# Snails...?



## nicolejayne (Jan 20, 2014)

I'm not sure if this is the right category, but is it possible to keep snails in a tank without fish if you feed them appropriate food? I have been considering getting some nerite snails and was wondering if they multiply/reproduce much when there are two together in the tank?


----------



## MattsBettas (Dec 18, 2012)

Of course it is! Nerites do not breed in freshwater, they may lay eggs though but he chances of them actually hatching are slim to none. 

I'll see if I can get it moved to the "other fish" section


----------



## Tikibirds (May 26, 2011)

Nerites are pretty cool. I have one that I got 2 years ago from Ebay of all places. He's chillin in a 5 gallon tank with a betta. I do drop in 1/2 of a small algae waffer for him to nibble on. I tried cucumber but he dosent seem to be interested in it though. 

Every now and then I do a 100% water change though even though its a cycled tank. Nerites may be small but they are still poop machines and I feel that vaccuming dosen't really get much of the poop out.


----------



## sandybottom (Nov 29, 2012)

best introduced to well established aquariums with a good supply of biofilm.biofilm and algae are preferred natural foods.they will only eat supplemental foods when they are near to starving.algae wafers and blanched zucchini medallions are good supplemental foods.i do not feed mine,they have more than enough natural foods to take care of them. if ph is under 7.5 you will need a calcium supplement to stop shell erosion.egg shells or cuttle bone are good examples.


----------



## 2muttz (Aug 16, 2013)

I think an snail only tank would be such fun and fascinating to watch!

Depending on tank size you could have a couple of tiny nerites and a mystery snail for variety/diversity. Mystery snails are easy - they are scavengers and you could just drop in some veggie wafers and fish food now and then.
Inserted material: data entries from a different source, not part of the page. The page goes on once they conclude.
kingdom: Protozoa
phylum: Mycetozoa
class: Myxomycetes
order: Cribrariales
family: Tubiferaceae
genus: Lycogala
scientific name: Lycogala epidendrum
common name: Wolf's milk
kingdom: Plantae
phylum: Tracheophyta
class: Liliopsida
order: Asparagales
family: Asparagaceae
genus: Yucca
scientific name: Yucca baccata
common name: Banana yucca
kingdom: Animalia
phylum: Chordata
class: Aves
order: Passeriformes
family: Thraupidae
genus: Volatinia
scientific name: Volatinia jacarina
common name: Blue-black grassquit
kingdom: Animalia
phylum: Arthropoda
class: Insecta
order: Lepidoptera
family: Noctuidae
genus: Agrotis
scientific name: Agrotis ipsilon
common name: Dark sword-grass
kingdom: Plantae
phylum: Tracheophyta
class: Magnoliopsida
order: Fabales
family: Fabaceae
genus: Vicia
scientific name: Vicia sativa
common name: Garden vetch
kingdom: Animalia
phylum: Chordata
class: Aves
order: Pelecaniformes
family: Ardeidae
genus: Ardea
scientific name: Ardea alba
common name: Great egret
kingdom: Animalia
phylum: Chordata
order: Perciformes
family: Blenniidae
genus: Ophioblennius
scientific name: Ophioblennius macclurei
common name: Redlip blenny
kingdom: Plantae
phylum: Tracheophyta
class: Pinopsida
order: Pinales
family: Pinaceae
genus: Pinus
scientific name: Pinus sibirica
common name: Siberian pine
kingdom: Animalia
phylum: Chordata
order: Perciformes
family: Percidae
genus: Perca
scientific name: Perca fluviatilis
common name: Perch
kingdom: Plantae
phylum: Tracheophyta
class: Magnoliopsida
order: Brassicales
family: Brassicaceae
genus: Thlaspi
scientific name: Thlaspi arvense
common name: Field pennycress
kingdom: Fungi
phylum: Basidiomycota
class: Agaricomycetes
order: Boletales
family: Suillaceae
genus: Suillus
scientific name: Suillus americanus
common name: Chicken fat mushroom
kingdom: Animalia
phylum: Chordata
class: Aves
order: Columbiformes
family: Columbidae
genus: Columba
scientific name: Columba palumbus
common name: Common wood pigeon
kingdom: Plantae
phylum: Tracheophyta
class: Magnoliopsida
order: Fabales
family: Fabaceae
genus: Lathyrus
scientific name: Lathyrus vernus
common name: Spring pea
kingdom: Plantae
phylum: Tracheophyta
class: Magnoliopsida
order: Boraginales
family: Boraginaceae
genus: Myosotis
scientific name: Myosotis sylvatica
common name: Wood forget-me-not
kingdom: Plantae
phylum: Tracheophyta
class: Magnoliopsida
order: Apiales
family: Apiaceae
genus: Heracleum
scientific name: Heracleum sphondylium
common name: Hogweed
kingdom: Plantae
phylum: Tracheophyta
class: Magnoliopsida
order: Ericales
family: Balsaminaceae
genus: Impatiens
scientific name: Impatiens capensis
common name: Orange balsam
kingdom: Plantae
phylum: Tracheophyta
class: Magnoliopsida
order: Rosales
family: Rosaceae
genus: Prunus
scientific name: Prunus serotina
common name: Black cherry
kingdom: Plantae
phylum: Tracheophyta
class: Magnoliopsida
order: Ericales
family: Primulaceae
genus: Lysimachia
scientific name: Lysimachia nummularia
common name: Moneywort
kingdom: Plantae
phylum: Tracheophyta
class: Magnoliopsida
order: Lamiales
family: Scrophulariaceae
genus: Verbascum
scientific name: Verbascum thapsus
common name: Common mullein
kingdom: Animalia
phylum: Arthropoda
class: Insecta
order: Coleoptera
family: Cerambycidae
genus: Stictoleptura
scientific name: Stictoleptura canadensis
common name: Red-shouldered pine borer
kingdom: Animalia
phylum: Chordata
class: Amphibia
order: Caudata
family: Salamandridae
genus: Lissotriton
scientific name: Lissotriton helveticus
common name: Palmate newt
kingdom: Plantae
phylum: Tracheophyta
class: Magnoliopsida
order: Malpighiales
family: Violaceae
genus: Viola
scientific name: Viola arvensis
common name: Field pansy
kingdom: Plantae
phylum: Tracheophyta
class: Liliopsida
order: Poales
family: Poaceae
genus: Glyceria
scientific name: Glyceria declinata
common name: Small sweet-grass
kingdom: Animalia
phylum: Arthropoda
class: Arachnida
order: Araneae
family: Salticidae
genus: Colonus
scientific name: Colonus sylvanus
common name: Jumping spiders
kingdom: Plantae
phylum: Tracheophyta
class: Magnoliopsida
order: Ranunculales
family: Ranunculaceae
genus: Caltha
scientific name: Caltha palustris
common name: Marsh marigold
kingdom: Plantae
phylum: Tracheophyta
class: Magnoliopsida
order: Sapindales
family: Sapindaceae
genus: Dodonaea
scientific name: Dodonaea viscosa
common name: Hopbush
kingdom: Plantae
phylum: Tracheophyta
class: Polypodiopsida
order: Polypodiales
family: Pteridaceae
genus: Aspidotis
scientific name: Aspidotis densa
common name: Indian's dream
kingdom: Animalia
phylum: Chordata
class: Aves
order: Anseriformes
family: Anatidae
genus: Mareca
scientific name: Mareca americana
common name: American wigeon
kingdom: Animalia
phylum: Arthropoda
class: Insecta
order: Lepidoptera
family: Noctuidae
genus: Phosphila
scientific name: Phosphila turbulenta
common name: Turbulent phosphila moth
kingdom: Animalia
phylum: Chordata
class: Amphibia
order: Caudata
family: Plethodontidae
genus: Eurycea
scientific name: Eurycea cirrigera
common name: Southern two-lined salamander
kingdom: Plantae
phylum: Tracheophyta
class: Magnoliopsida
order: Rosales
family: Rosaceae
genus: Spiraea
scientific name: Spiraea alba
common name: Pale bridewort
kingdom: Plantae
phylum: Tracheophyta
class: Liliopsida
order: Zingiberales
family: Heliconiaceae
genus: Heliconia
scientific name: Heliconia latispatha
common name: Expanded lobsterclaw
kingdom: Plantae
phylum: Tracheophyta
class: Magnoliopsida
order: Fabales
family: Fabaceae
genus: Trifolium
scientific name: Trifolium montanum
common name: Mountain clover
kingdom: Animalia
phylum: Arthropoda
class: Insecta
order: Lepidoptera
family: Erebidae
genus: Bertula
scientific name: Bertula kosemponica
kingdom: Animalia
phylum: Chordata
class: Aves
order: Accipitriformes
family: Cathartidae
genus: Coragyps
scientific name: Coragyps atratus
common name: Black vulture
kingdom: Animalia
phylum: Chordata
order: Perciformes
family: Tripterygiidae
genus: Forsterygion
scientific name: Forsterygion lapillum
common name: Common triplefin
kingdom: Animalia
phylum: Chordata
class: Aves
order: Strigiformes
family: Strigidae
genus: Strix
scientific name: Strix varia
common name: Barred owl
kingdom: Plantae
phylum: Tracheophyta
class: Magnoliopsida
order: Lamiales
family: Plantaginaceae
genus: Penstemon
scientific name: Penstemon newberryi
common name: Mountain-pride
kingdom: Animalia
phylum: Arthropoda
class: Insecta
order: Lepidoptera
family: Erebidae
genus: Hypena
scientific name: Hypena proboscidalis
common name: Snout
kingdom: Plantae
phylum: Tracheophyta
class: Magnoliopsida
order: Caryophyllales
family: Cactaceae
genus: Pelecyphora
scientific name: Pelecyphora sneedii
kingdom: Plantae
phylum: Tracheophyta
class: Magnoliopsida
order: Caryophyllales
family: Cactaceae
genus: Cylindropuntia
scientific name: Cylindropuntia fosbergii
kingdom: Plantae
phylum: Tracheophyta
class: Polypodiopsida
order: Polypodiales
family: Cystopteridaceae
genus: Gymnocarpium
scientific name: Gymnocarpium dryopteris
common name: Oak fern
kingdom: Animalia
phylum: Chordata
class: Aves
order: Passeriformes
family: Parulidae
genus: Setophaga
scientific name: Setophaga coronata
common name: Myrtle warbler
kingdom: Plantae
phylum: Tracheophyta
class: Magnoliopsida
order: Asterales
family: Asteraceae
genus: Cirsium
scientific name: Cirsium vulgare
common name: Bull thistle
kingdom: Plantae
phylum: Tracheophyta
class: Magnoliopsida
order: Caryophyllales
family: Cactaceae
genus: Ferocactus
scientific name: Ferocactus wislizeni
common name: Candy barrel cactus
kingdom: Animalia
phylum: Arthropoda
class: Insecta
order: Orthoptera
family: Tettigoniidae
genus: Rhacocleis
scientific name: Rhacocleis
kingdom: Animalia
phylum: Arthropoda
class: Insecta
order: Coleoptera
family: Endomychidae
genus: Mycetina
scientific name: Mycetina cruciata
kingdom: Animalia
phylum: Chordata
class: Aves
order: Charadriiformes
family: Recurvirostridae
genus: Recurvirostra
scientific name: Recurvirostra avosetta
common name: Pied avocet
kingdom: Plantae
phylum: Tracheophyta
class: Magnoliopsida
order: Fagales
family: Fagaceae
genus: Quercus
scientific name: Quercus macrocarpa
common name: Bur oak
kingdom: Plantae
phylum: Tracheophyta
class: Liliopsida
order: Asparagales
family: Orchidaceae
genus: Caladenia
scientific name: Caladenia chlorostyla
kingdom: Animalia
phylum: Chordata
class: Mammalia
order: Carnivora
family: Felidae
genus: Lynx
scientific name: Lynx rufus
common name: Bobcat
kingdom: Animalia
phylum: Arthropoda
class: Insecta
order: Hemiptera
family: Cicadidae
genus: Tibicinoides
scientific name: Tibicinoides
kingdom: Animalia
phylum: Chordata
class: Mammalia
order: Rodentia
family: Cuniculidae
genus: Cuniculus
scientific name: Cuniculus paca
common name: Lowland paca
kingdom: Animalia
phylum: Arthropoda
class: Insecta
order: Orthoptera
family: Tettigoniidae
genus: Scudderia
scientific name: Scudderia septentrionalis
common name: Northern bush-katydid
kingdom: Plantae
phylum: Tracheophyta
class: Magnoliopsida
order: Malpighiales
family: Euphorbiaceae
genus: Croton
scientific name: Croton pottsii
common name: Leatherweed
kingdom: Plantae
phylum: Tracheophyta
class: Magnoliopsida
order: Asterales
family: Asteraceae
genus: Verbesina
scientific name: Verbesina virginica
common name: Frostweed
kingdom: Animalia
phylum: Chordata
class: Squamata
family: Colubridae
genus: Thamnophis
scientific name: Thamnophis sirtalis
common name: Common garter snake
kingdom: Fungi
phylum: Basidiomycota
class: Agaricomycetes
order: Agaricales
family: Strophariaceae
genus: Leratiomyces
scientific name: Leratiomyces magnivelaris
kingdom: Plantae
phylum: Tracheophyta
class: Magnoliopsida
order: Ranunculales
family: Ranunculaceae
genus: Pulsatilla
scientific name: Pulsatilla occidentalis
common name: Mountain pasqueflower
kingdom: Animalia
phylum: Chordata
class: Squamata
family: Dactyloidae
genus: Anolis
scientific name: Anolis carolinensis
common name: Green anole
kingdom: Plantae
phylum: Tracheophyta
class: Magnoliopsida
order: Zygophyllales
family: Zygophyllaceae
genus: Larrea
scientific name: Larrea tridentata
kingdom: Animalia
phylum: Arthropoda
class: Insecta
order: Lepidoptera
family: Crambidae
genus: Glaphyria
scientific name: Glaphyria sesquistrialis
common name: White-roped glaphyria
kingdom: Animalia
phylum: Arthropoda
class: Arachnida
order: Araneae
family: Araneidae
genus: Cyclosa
Nerites are more picky eaters, but will keep your tank free of algae. I "grow" algae rocks for mine in a tub and just rotate the rocks around so they always have at least one fresh source of algae. You can also leave the lights on a bit longer than usual to help spur algae growth. ** You could start growing the rocks before getting the snails I suppose if you wanted to have food prepared in advance.

And yes, they will need some calcium. And regular cleaning just like fish.

You could really have fun and add some shrimp. They'll feel safe without fish around and you'll see them all the time! But I think shrimp are more delicate so you'll need to watch your parameters more closely if you do...


----------



## Kumo (Oct 26, 2013)

I love snails. They're good edition to any fresh water tank (I'm not knowledgeable on salt water tanks, so they might be good there as well). They're good at cleaning algae off things in your tank :3 Sometimes my snails would get on the air tube or some other odd place in the tank which left me wondering "how the heck did they get there?" haha.

The way to check if they're dead, if you suspect they're dead, is to pick them up and they'll have a very particular, bad odor about them. If they somehow get turned upside down, I always recommend "helping" them and turning them right-side up.


----------